Connect Google Ads through the Connectors library so Alta syncs your campaigns, ad groups, and performance metrics to power marketing analytics, metrics, and Luna.

Written by Katie Supporté

Google Ads holds your paid-search campaigns and their spend, clicks, and conversions. Connecting it as a data source through the Connectors library syncs that performance data into your Alta workspace, where it becomes training data for Alta and a foundation for your metrics, dashboards, and Luna analysis. Once it's flowing, you can measure spend efficiency, CPA, and ROAS — and tie ad performance to pipeline. Google Ads connects with credentials.

Who this is for: Marketing and demand-gen teams who want Google Ads performance measured alongside the rest of the funnel in Alta.


Before you start

  • Have your Google Ads Customer ID ready and access to an account that can read it (a manager/MCC account works too).

  • Connect a source only once per workspace. If Google Ads already shows Connected, edit the existing connection.

Connect Google Ads

  1. Open Connectors from the sidebar.

  2. Find Google Ads via the Data tab or the Search data sources box.

  3. Click the Google Ads card to open the Create connector screen.

  4. Fill in the connection fields shown (such as your Customer ID and credentials), then click Create.

  5. Alta runs a connect test. If it fails you'll see The connect test has failed with Google's error — fix the field and retry.

  6. The card then shows Connected and Data is syncing until the first sync finishes.

Choose which tables sync

  1. Open the connection. Google Ads brings in campaigns, ad groups, ads, and performance report tables.

  2. Use the Synced toggle in the Google Ads tables section to control what's pulled in.

  3. Turn off Show only synced tables to see everything available.

Key tables and fields synced

  • campaignsid, name, status, advertising_channel_type, start_date

  • ad_groupsid, name, campaign_id, status

  • campaign performance (report) — date, impressions, clicks, cost_micros, conversions, conversions_value

  • adsid, ad_group_id, type, status

What you can ask this data

Once it's syncing, build it into metrics and dashboards or just ask Luna / Ask AI. For example:

  • "What did we spend by campaign last month?" — sums cost_micros (÷ 1,000,000) grouped by campaign.

  • "What's our cost per conversion?" — divides spend by conversions.

  • "Which campaigns drive the most conversions?" — ranks the performance report by conversions.

  • "How is click-through rate trending?" — trends clicks ÷ impressions over date.

Build your first metric (worked example)

  1. Confirm the campaign performance table shows Last sync — Succeeded.

  2. In Metrics, create a metric measuring spend as sum(cost_micros) / 1,000,000, with date as the date field.

  3. Group by campaign and set the period to weekly.

  4. Save, add to a dashboard, then ask Luna "what did we spend by campaign last week?" to confirm.

Example use cases

  • Paid-media dashboard.

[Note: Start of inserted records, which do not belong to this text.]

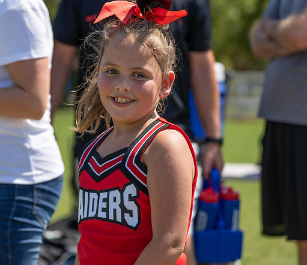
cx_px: 109
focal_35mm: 197
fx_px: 1848
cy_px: 131
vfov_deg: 8.2
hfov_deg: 9.5
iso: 125
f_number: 5.6
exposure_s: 1/800
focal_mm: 164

Spend, clicks, conversions, CPA, and ROAS by campaign over time.

  • Channel efficiency. Compare cost per conversion across campaigns and channel types.

  • Ads-to-pipeline. Combine with CRM data to connect ad conversions to real pipeline and revenue.

  • Budget pacing. Track spend vs. target through the month.

Keep it in sync

  • Sync status shows Last sync (Succeeded/Failed) and the Sync frequency.

  • Click Sync now to refresh immediately; it's disabled while a sync runs.

  • Use the overflow menu () to Disable, Enable, or Delete.

Tips and common pitfalls

  • Cost is in micros. Divide cost_micros by 1,000,000 to get currency.

  • Use the right Customer ID. If you use a manager (MCC) account, point at the child account whose data you want.

  • Recent days shift. Conversions can be attributed after the click, so very recent numbers may still rise.

  • Deleting is permanent. Disable instead to pause.